3.The Board, on its own initiative after consulting the national resolution authority or upon proposal by a national resolution authority, may decide that the requirement referred to in Article 12g is met by resolution entities with instruments that meet all conditions referred to in Article 72a of Regulation (EU) No 575/2013 with a view to ensure that the resolution entity can be resolved in a manner suitable to meet the resolution objectives.

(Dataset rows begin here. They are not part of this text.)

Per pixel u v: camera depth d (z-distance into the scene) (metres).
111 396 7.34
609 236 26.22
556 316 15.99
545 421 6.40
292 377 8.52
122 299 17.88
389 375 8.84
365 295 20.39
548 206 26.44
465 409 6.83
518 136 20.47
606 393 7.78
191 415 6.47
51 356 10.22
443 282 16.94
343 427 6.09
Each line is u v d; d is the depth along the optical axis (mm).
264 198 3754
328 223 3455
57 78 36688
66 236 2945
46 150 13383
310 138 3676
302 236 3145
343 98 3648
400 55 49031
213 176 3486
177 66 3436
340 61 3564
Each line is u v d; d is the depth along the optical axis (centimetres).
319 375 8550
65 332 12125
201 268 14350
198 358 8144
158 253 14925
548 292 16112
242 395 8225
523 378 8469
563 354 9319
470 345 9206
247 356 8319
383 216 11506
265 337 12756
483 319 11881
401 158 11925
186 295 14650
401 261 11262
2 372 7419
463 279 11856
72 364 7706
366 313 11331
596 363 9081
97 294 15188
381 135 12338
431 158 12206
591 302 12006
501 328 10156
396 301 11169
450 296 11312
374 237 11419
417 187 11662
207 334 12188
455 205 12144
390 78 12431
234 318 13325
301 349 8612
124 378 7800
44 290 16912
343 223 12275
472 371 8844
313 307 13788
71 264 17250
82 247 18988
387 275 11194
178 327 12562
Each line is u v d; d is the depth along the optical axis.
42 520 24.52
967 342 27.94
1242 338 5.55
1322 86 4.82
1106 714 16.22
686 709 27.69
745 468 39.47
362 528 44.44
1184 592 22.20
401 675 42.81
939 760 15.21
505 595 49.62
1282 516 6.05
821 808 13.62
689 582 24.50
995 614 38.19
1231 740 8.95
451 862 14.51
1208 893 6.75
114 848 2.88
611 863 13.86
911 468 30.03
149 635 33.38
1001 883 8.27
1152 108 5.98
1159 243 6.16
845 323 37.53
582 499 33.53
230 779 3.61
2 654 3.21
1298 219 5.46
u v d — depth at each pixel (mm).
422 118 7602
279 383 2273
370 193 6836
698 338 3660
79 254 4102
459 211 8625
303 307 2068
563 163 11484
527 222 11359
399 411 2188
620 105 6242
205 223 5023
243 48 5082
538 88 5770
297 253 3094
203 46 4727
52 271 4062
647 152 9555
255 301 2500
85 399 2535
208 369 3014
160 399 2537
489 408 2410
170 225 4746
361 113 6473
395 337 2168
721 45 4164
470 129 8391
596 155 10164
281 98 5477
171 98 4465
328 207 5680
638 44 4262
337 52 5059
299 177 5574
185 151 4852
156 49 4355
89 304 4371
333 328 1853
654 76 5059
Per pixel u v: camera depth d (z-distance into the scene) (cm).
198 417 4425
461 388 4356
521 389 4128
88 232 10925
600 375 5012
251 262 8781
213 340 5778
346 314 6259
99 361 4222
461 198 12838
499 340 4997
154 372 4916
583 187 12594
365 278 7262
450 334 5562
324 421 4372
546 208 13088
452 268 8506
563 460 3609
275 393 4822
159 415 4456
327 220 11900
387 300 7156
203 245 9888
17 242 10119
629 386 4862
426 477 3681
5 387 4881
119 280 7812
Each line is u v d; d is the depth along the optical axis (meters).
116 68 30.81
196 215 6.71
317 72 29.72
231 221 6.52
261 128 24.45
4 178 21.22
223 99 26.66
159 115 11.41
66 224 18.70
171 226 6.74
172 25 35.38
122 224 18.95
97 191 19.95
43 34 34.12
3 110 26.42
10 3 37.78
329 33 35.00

The Board's decision under this paragraph shall contain the reasons for that decision on the basis of the following elements:

(a)non-subordinated liabilities referred to in the paragraph (1) and (2) have the same priority ranking in the national insolvency hierarchy as certain liabilities excluded from the application of the write-down or conversion powers in accordance with Article 44(2) or Article 44(3) of Directive 2014/59/EU ;

(b)as a result of a planned application of write-down and conversion powers to non-subordinated liabilities that are not excluded from the application of the write-down or conversion powers in accordance with Article 44(2) or Article 44(3) of Directive 2014/59/EU, creditors of claims arising from those liabilities incur greater losses than they would incur in a winding up under normal insolvency proceedings;

(c)the amount of subordinated liabilities shall not exceed the amount necessary to ensure that creditors referred to in point (b) shall not incur losses above the level of losses that they would otherwise have incurred in a winding up under normal insolvency proceedings.



Article 12d

Determination of the minimum requirement for own funds and eligible liabilities

1.The requirement referred to in Article 12a(1)of each entity shall be determined by the Board resolution authority, after having consulted the competent authorities, including the ECB, on the basis of the following criteria:

(a)the need to ensure that the resolution entity can be resolved by the application of the resolution tools including, where appropriate, the bail-in tool, in a way that meets the resolution objectives;

(b)the need to ensure, in appropriate cases, that the resolution entity and their subsidiaries that institutions, but not resolution entities have sufficient eligible liabilities to ensure that, if the bail-in tool or write down and conversion powers were to be applied to them, respectively, losses could be absorbed and the capital requirements or, as applicable, the leverage ratio in the form of Common Equity Tier 1 of the relevant entities can be restored to a level necessary to enable them to continue to comply with the conditions for authorisation and to carry on the activities for which they are authorised under Directive 2013/36/EU or Directive 2014/65/EU;

(c)the need to ensure that, if the resolution plan anticipates that certain classes of eligible liabilities might be excluded from bail-in pursuant to Article 27(5) or might be transferred to a recipient in full under a partial transfer, the resolution entity has sufficient other eligible liabilities to ensure that losses could be absorbed and the capital requirements or, as applicable, the leverage ratio in the form of Common Equity Tier 1 of the resolution entity can be restored to a level necessary to enable it to continue to comply with the conditions for authorisation and to carry on the activities for which it is authorised under Directive 2013/36/EU or Directive 2014/65/EU;

(d)the size, the business model, the funding model and the risk profile of the entity;

(e)the extent to which the Deposit Guarantee Scheme could contribute to the financing of resolution in accordance with Article 79;

(f)the extent to which the failure of the relevant entity would have an adverse effect on financial stability, including, due to the interconnectedness of the entity with other institutions or entities or with the rest of the financial system through contagion to other institutions or entities.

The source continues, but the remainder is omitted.